Nicolas Sarkozy au palais de justice de Dijon (photo Jonas Jacquel – DijOnscOpe) |
Donc nous voici à quelque cinquante jours du passage dans l’isoloir, ce moment où, le rideau étant refermé, face à une planchette grise où il n’y a même pas la place de disposer les bulletins du choix, il nous faut décider "en notre âme et conscience".
La difficulté, cette année plus encore que jadis, c’est que tout homme d’État a perdu toute aura. Que les dieux de l’Olympe sont redevenus des simples hommes, faibles, âpres au gain et sans mémoire. Des hommes banaux qu’Internet donne l’illusion de pouvoir traiter comme un conducteur excédé traite un chauffard sur la route. De simples hommes avec leurs nombreux vices et leurs petites vertus.
La seconde difficulté c’est sans doute dans l’uniformisation des pensées politiques. Gauche, droite, bonnet blanc et blanc bonnet, comme disait Marchais hier et comme dit Marine aujourd’hui. Le rideau de fer est définitivement relevé. Et comme nous vivons au temps décadent du "people" à tout crin – les épouses des candidats deviennent des arguments électoraux –, on remplace les idéologies défuntes par les communautarismes résurgents.
Et puis, grande première en France, le "sortant" est déjà sorti. Il s’est enfermé dans une spirale de l’échec et tout ce qu’il fait, tout ce qu’il dit, lui revient en négatif. En fait, il ne sait plus quoi dire, alors il gaffe. Il tente de trouver des mesures contre les riches après les avoir servi. Il annonce qu’il va imposer la rénovation de Schengen alors que le chantier est lancé à Bruxelles depuis belle lurette. Il essaie de ressortir la peur de l’autre comme il y a cinq ans, mais c’est trop tard, et une autre est déjà passée par là.

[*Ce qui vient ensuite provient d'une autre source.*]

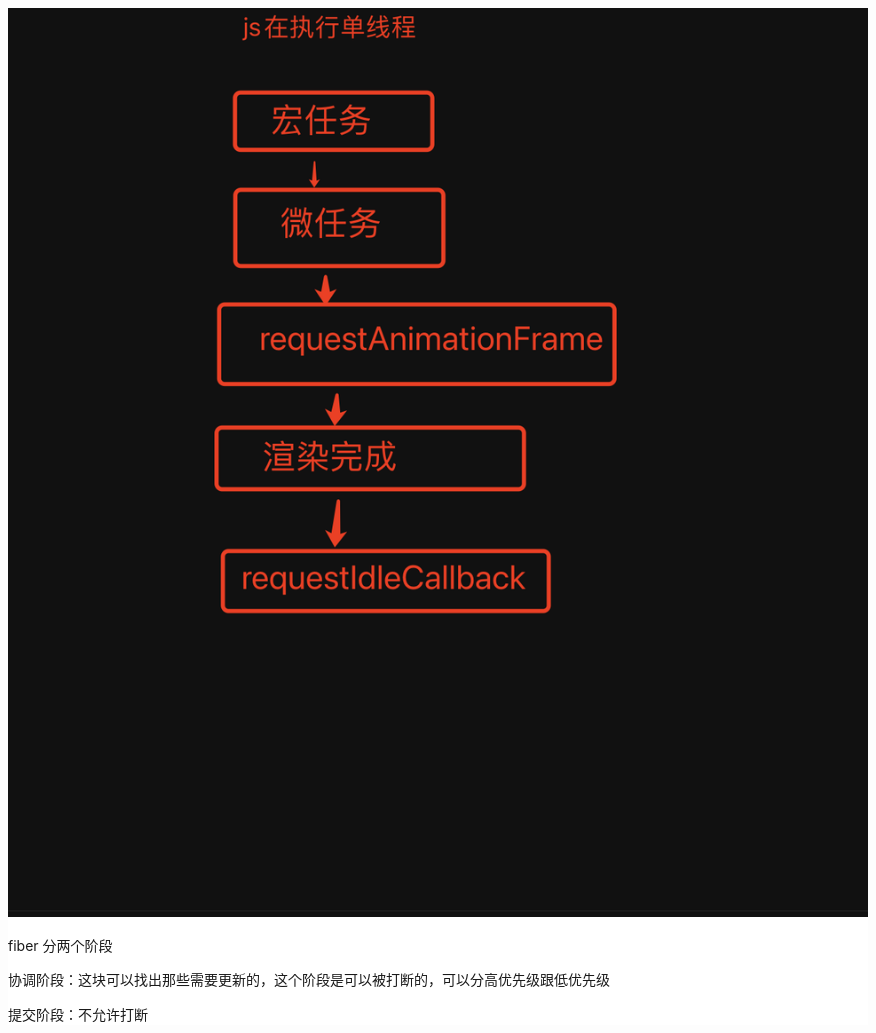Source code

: ![](/images/react18/image3.png)

fiber 分两个阶段

协调阶段：这块可以找出那些需要更新的，这个阶段是可以被打断的，可以分高优先级跟低优先级

提交阶段：不允许打断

Ainsi les hommes politiques connaissent-ils tous un jour, près du Capitole, la proximité de la roche tarpéïenne. Je crains fort pour Nicolas Sarkozy que la pente sur laquelle il glisse soit trop savonnée pour qu’il puisse la remonter. Déjà se profilent derrière lui les ombres de ceux qui le lâchent ou s’apprêtent à le faire. C’est certes cruel à vivre mais c’est inéluctable. Menace de dernier recours : "J’arrête la politique", dit-il. Quitte ou double. Pile ou face. Ca passe ou ça casse. Le problème c’est que ceux qui font de la politique un métier l’ont fait parce qu’ils l’ont bien voulu, pas parce qu’on le leur a demandé !
Tel est le contexte à moins 50 jours. Et même si le paysage politique change d’ici là sous la pression de la rue, des banques ou de la "crise", il n’empêche que ce serait, le 6 juin au soir et dans ce climat désenchanté, une bonne occasion pour la France de copier nos amis allemands – qui l’ont fait si souvent – en mettant en place une "grosse Koalition", un gouvernement d’union nationale.
Après tout, il serait bien temps, une fois la situation assainie, de revenir à nos divisions légendaires, montagnardes ou girondines, bonapartistes ou légitimistes.